On February 26, 2009, the Eighth Circuit Court of Appeals reversed the dismissal of Larry Streu’s habeas corpus petition and remanded for a hearing. The question before the court was whether Mr. Streu had filed his petition on time. To decide this question, the court had to determine whether the time during which his motion to reopen his Missouri post-conviction action was pending in the Missouri courts counted against the time permitted by the federal habeas corpus statute for the filing of a habeas corpus petition. The court decided that the time did not count, that is, that the statute of limitations was “tolled” while the state court motion was pending in the Missouri courts. So far, so good. This result will likely allow Mr. Streu to have his constitutional arguments about why he was wrongfully convicted heard in federal court. But in the course of its opinion, the court suggested that Mr. Streu, who, until I was appointed to represent him in the Eighth Circuit, had been proceeding without a lawyer, might have filed the state court motion in order to give himself more time to file the federal petition.
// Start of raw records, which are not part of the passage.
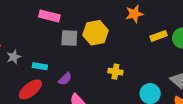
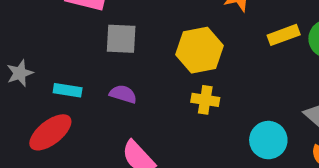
yellow hexagon: (96, 33) -> (200, 50), moved
purple semicircle: (65, 79) -> (123, 94), moved, turned -120

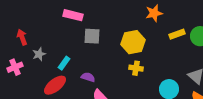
cyan rectangle: (68, 90) -> (64, 63), turned -64
purple semicircle: (123, 94) -> (88, 77), moved

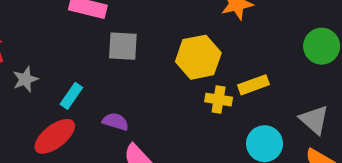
yellow rectangle: (177, 34) -> (253, 85), moved
yellow cross: (136, 68) -> (219, 100), moved

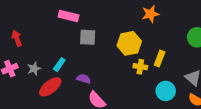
gray star: (25, 79) -> (34, 69), moved
yellow rectangle: (253, 85) -> (160, 59), turned -49

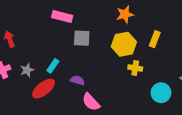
orange star: (150, 14) -> (125, 14), moved
yellow rectangle: (160, 59) -> (155, 39), moved

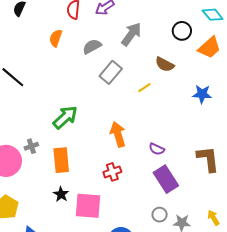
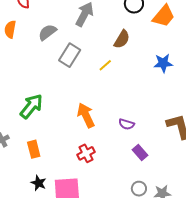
brown semicircle: (165, 64) -> (122, 39), turned -78
orange rectangle: (61, 160) -> (34, 149), size x0.7
purple rectangle: (166, 179) -> (140, 152), size x0.6

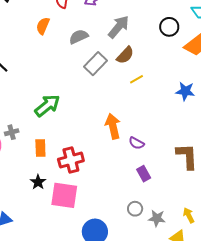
brown semicircle: (122, 39) -> (125, 55), moved
yellow line: (105, 65) -> (137, 79), moved
orange arrow: (86, 115) -> (113, 126), moved
red cross: (86, 153) -> (71, 160), moved, size x1.4

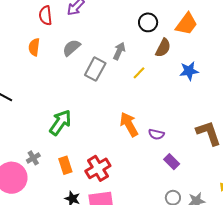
gray arrow: (119, 27) -> (119, 51), moved, size x0.7
black circle: (169, 27) -> (148, 22), moved
brown semicircle: (125, 55) -> (163, 48), moved

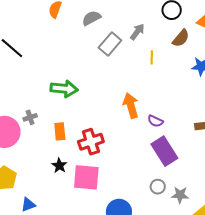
yellow line: (139, 73) -> (152, 57), turned -56
green arrow: (60, 123) -> (64, 89), turned 48
purple rectangle: (172, 162) -> (164, 151), size x1.8

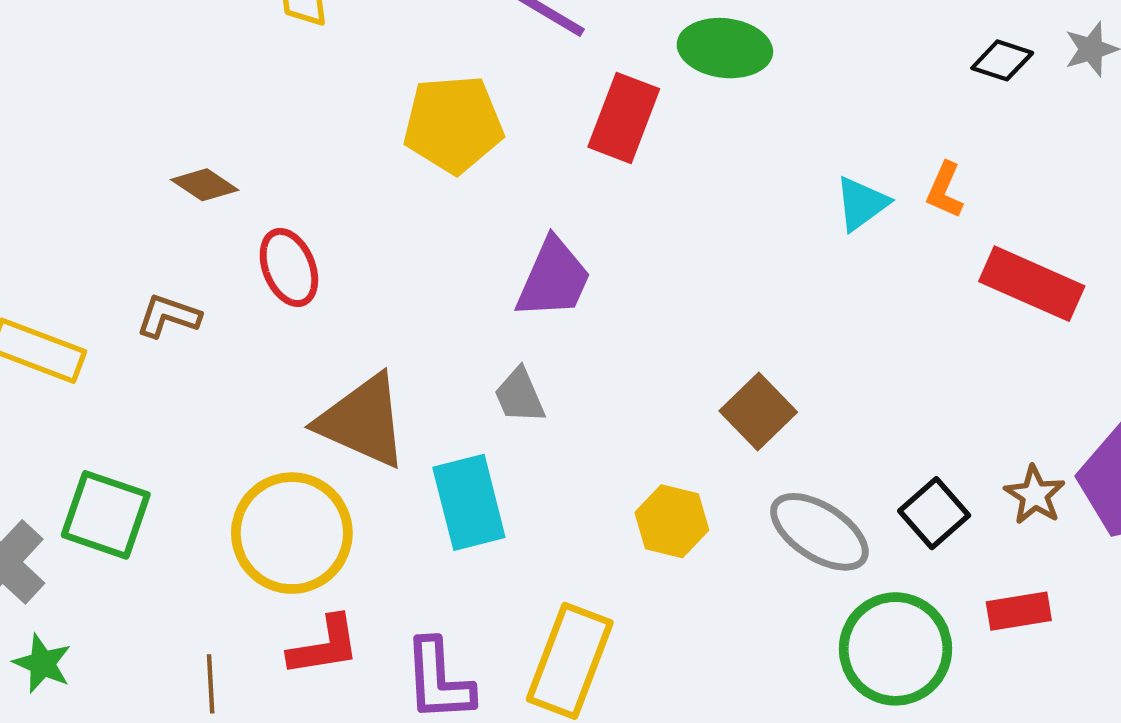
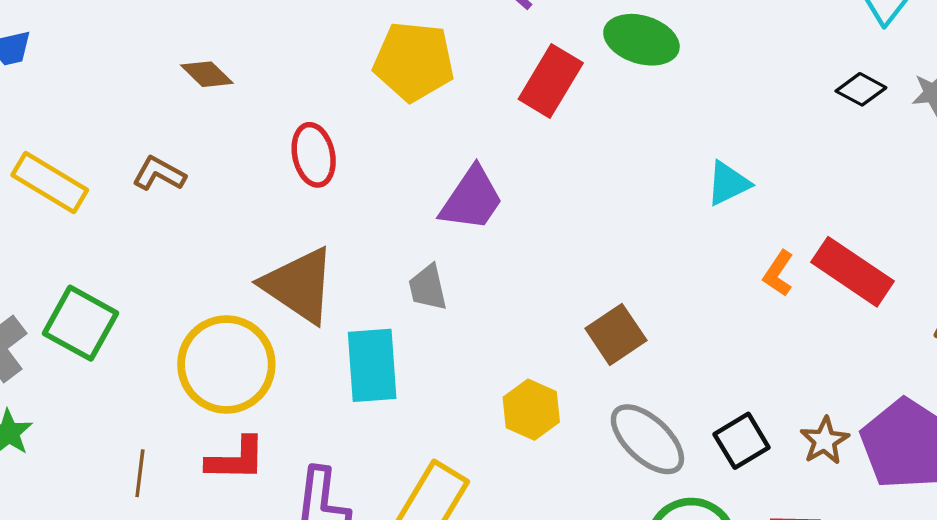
orange L-shape: (945, 190) -> (778, 273), moved
red ellipse: (289, 267) -> (314, 155), moved

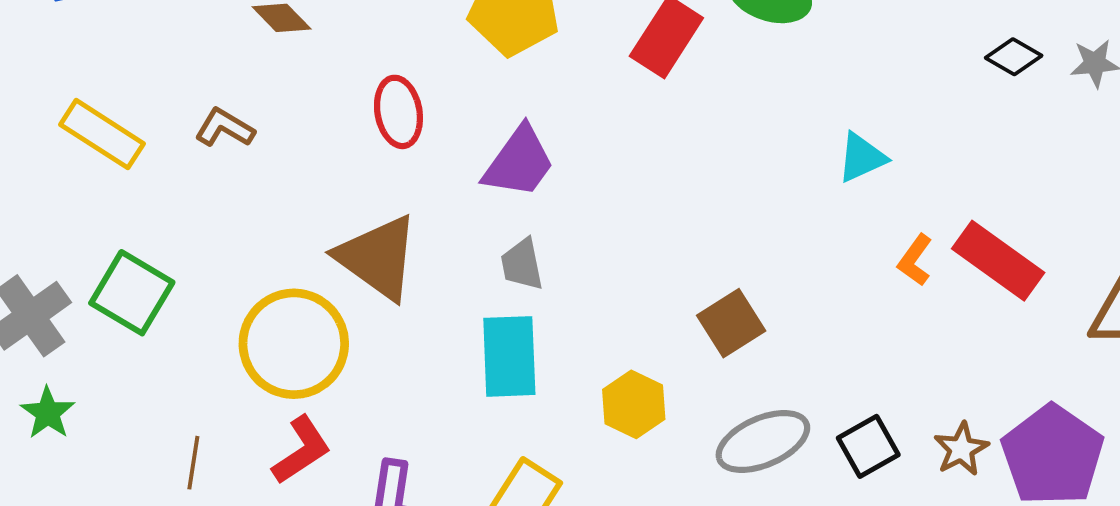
purple trapezoid: (472, 199) -> (519, 162), moved
cyan rectangle: (372, 365) -> (509, 356), moved
gray ellipse: (647, 439) -> (763, 442), turned -68
red L-shape: (236, 459) -> (301, 450), turned -36

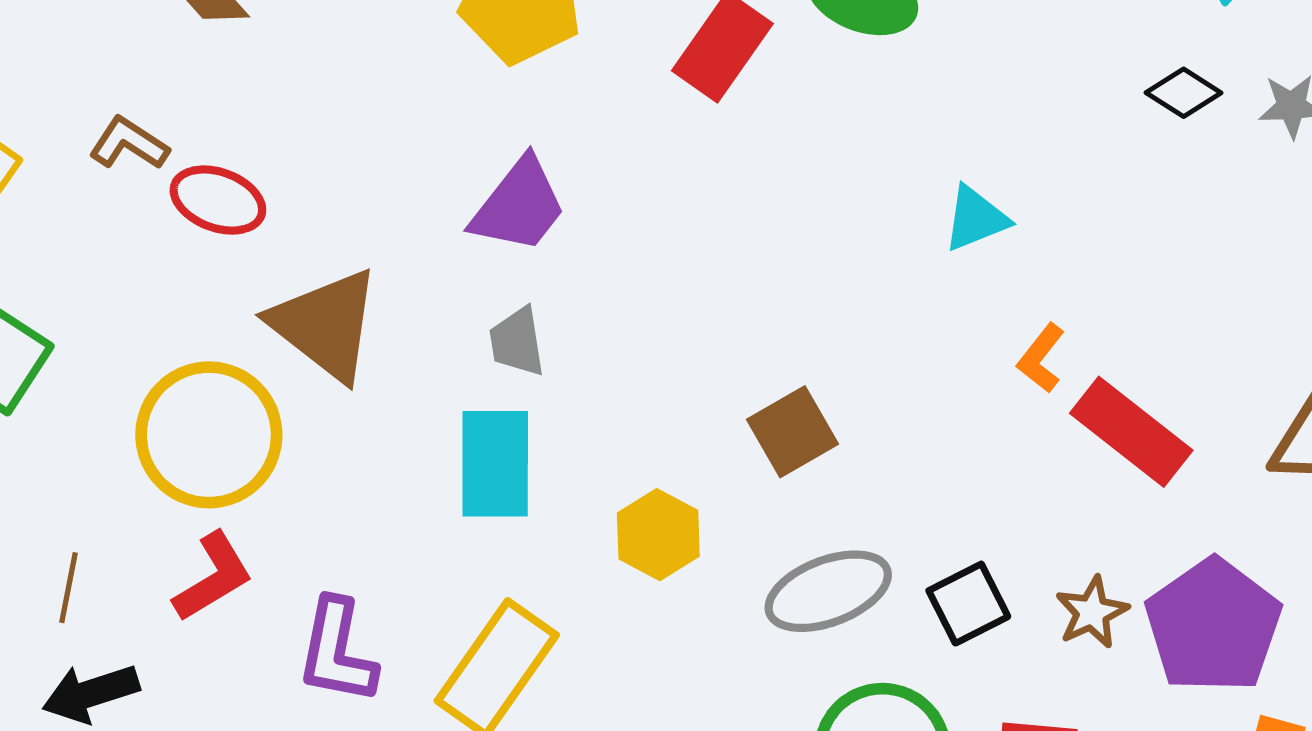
red ellipse: (398, 112) -> (218, 200), moved, turned -62
red rectangle: (998, 261) -> (1131, 432), moved

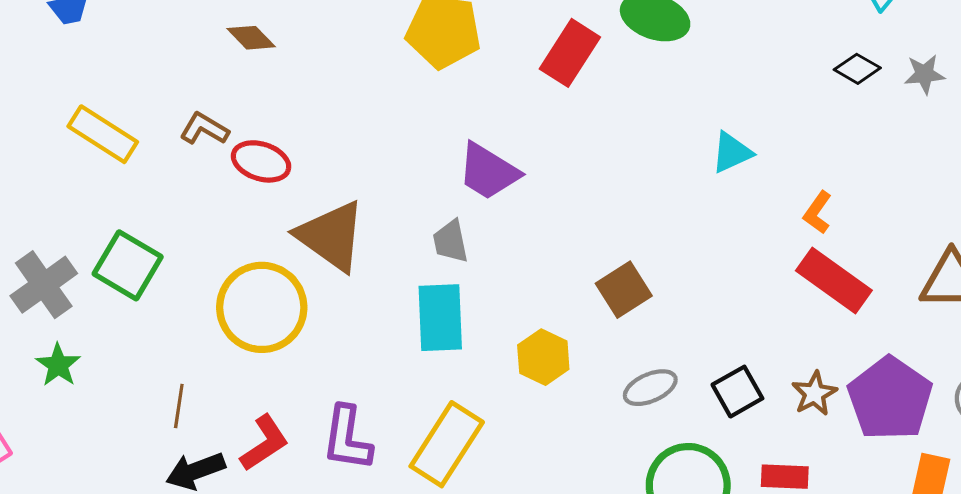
purple trapezoid: (519, 205) -> (488, 171), moved, turned 86
orange L-shape: (1041, 358) -> (817, 212), moved
red L-shape: (213, 577) -> (264, 443), moved
gray ellipse: (828, 591) -> (650, 388), size x0.7

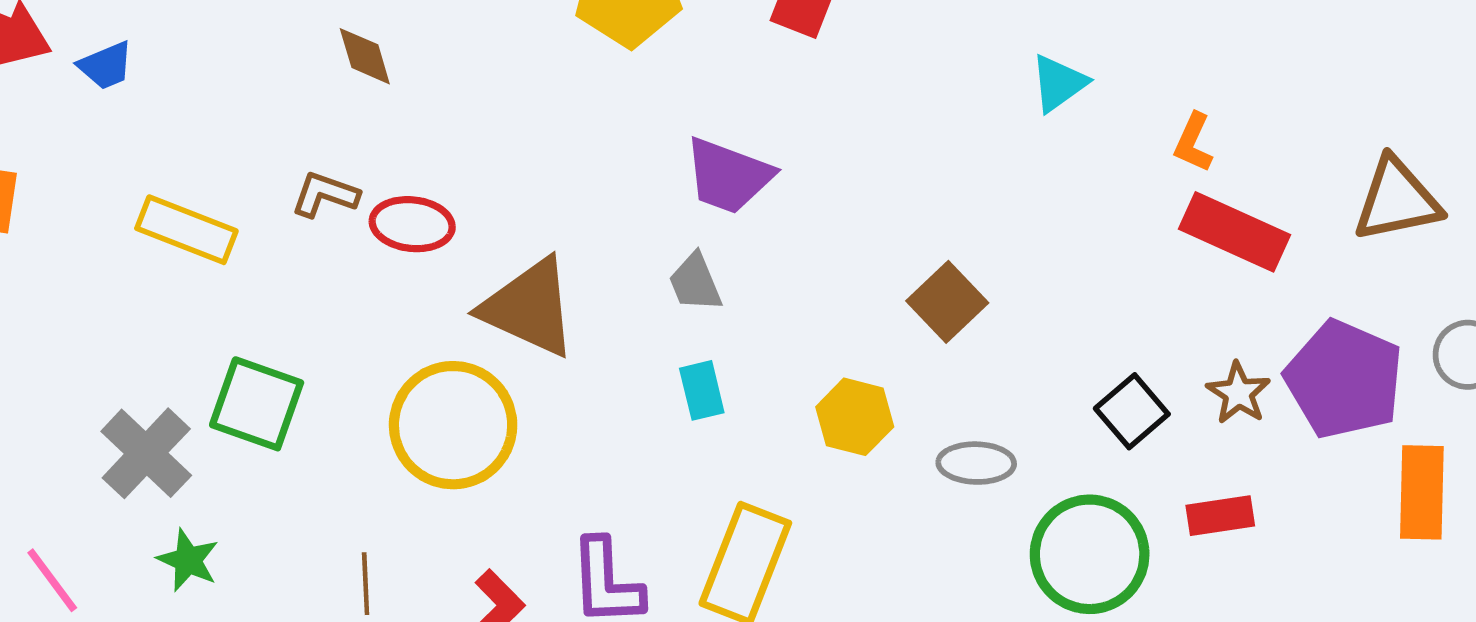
brown diamond: (251, 38) -> (365, 56), turned 39
cyan rectangle: (440, 318) -> (702, 390), size x0.6
gray ellipse: (650, 388) -> (976, 463), moved, turned 36

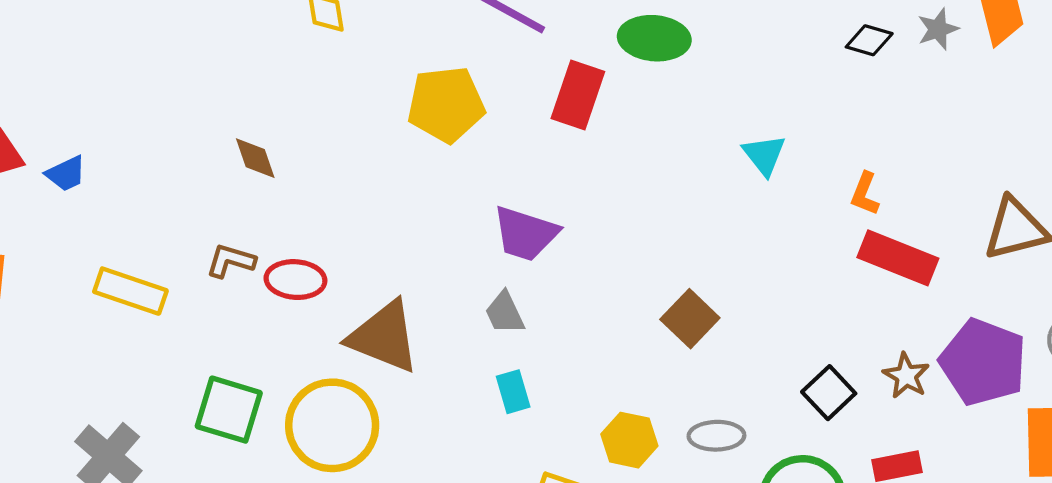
cyan triangle: (1059, 83) -> (764, 155), turned -30
green square: (257, 404) -> (229, 410), moved
yellow hexagon: (855, 417) -> (629, 440), moved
What’s wrong with this idea? Two things. First, Mr. Streu wants to get out of prison. He has no incentive to delay filing anything. The sooner he gets things filed, the better off he will be. Of course, since he is not a trained lawyer, and doesn’t have access to much in the way of legal research tools, filing court papers is a laborious process. But he certainly has no incentive to delay. Second, even if Mr. Streu did want to buy himself more time to prepare his federal petition, how would taking the time to file a state motion do that? Filing the state court motion takes just as much time and effort as filing a federal petition. So why did Mr. Streu file a state court motion? He did so because in general, issues that weren’t raised in state court can’t be raised in federal court. By filing his state court motion, he was trying to let the state court rule on an issue that he thought his state court lawyers had missed. If the state court had granted relief, that would have been fine with him, and he would not have needed to go to federal court at all. Obviously, this sort of filing should be encouraged by the federal court, not discouraged. The Streu decision will have the effect of doing that, and the federal court need not worry about delay.

Sunday, February 15, 2009


The first entry in this blog concerned the decision of the Eighth Circuit Court of Appeals in the case of Frederick Revels v. Mary Sanders, holding that the State of Missouri’s formula for determining whether Mr. Revels could be discharged from the state mental hospital where he had been confined for many years was unconstitutional. The State of Missouri unsuccessfully challenged that decision in the court en banc and in the United States Supreme Court. Finally, last month, Fred received a new hearing in the circuit court of Jackson County, Missouri, and was granted an unconditional discharge. The court concluded, “Mr. Revels has met his burden of proving by clear and convincing evidence that he does not presently have a mental disease or defect that renders him dangerous to himself or others.” Therefore, the court, “with a great deal of angst and trepidation,” ordered his unconditional release. In the interim between the decision and his release, Mr. Revels has been diagnosed with some serious medical problems. It is hoped that in this case, justice delayed will not turn out to be justice denied.